So when customers approach you and they tell you about the challenges they’re facing, what is it you guys do for them?
Right now most of our business is just the selling and support and training on Cloudera. If someone says that they’re interested in data science, we’ll typically get involved just to advise at first. There’s actually not that many customers that are really ready to operationalise learning. That’s their goal. They’re dreaming big but they’re really still in their early stages. But there are a handful that are truly ready.
Generally speaking, what kind of top tips could you give companies about managing their data in the context of data science and learning?
Now, often what we do is we see problems specific: here’s the data and here’s the problems we want to solve. But if I were trying to come up with some general principles for people who were interested in collecting data, I think probably the over-arching advice is to start collecting data now. In a year, if you have your learning system ready to go, you don’t want to start learning with zero there. You want to have learned on data for as long and as fast as you can. So start now, start getting all your data out of systems that are hard to access and into something like Hadoop.
That’s the key prep work I would recommend to companies if they’re interested in starting out down this route. Once you have the data marshalled up and you’ve got people who understand it, the rest isn’t actually that hard. The hard part really is getting the data out. There’s a bit of difficulty in building the system and things like that, but that’s really the challenge.

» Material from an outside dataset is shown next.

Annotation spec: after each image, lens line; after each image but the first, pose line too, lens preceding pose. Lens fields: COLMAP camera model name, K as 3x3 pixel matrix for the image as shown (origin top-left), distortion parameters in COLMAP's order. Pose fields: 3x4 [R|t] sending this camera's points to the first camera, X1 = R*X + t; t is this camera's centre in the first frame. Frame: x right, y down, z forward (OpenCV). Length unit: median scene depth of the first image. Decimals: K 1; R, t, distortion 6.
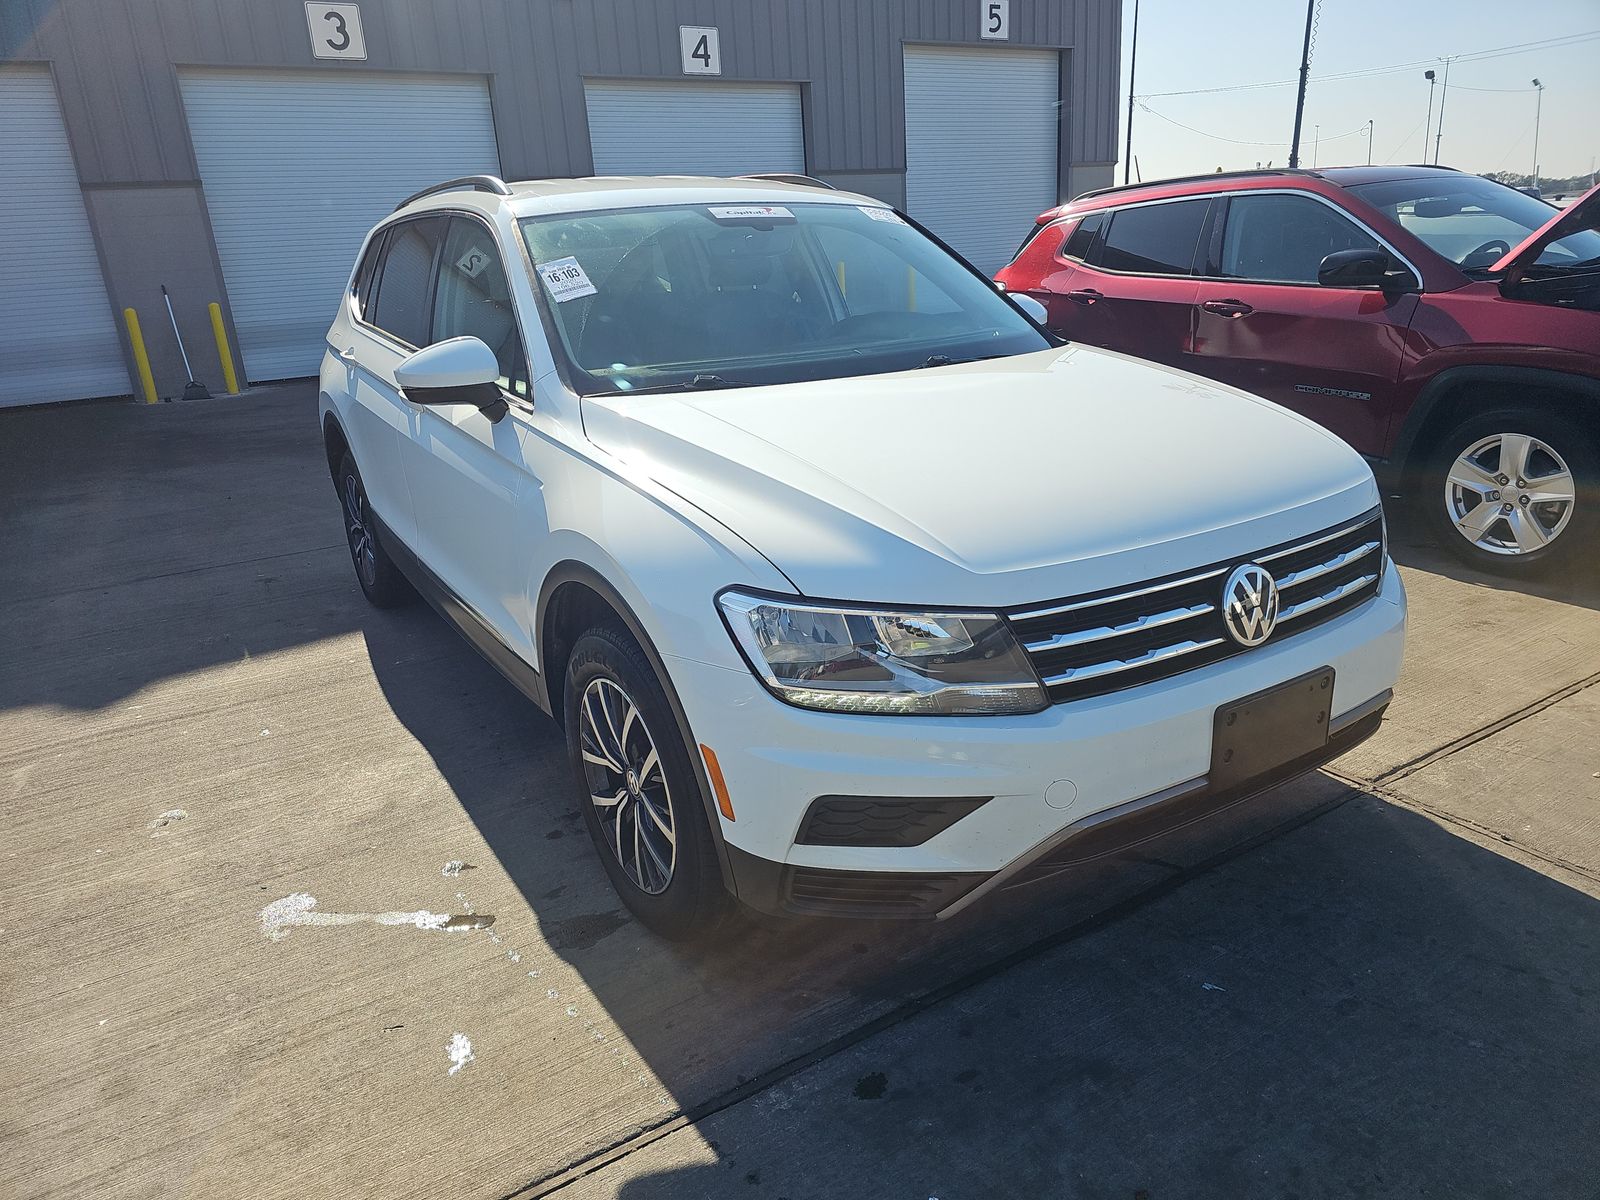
lens RADIAL K [[1080.3, 0, 792.0], [0, 1080.3, 612.0], [0, 0, 1]] dist [0.056039, -0.053512]
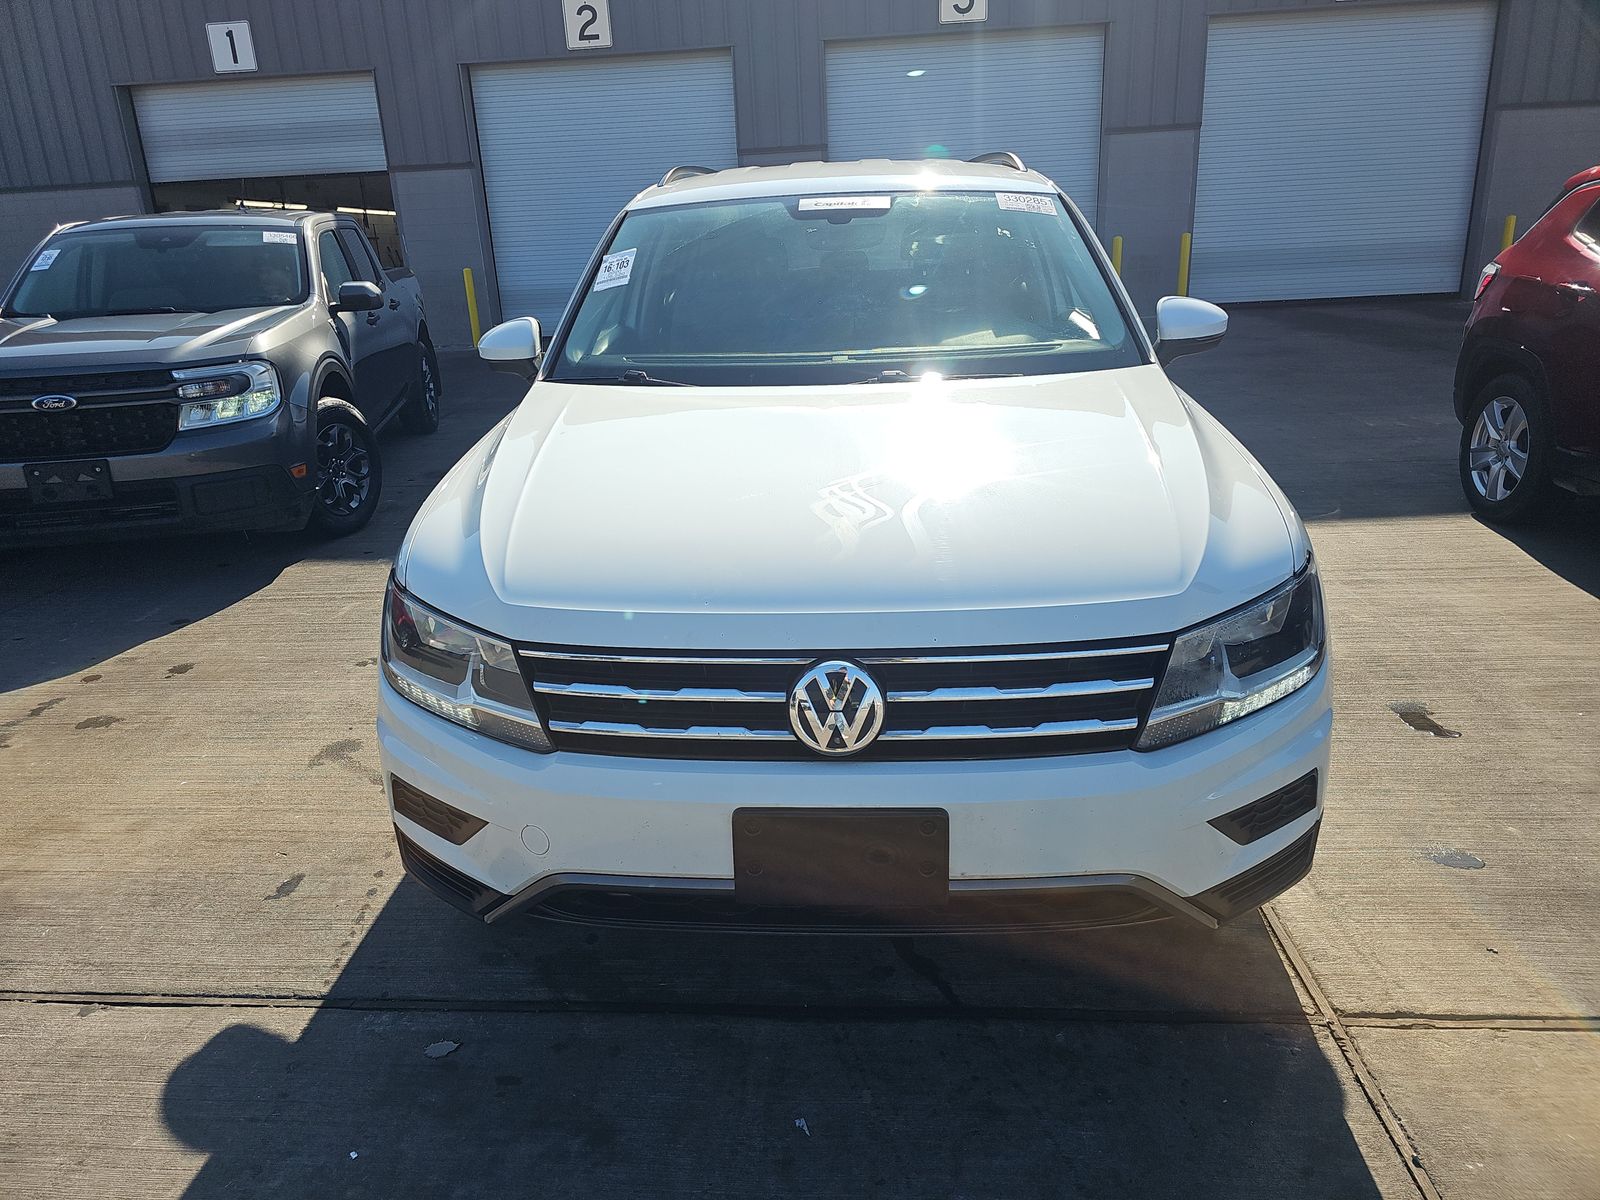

So what are the plans for Cloudera in the next year or so?
At the least, we keep doing what we do. For data science, we’re certainly gonna keep doing what we do, which is giving advice, supporting our solutions architects as they help customers. I’d like to get to the point when we can release software. It would be great if we could put together the kinds of things you saw with Myrrix, which we have internally, really do that properly, really be able to offer that to partners and customers who want to build on top of it. So they’re not trying to do it all from scratch. Certainly nothing imminent but I would like to have something more tangible to offer, like software, to our customers.
What are the main target markets that you’re working with?
For Cloudera, there’s no particular vertical focus. The demand for data science is coming in through finance and bio-tech – retail as well. I think that’s going to continue to be the case. These are the people with money on the line, resources to invest and data storage processing and time to build these projects.
What geographical markets are you primarily dealing in?
Cloudera’s headquarters is based in Palo Alto, California. There are offices in a lot of places, such as San Francisco – it’s a US company for sure. But out biggest office in Europe is in London, in Tech City. There about 20 of us now, mostly sales.
So are you getting more business in Europe now?
Yes, definitely. Mostly because up until a couple of months ago there wasn’t nearly as much presence here, that’s only happened quite recently. It’s probably true that there’s a little bit of a lag between Europe and the US, so Cloudera has figured out the market in the US and now it’s quite naturally the time to copy that into Europe.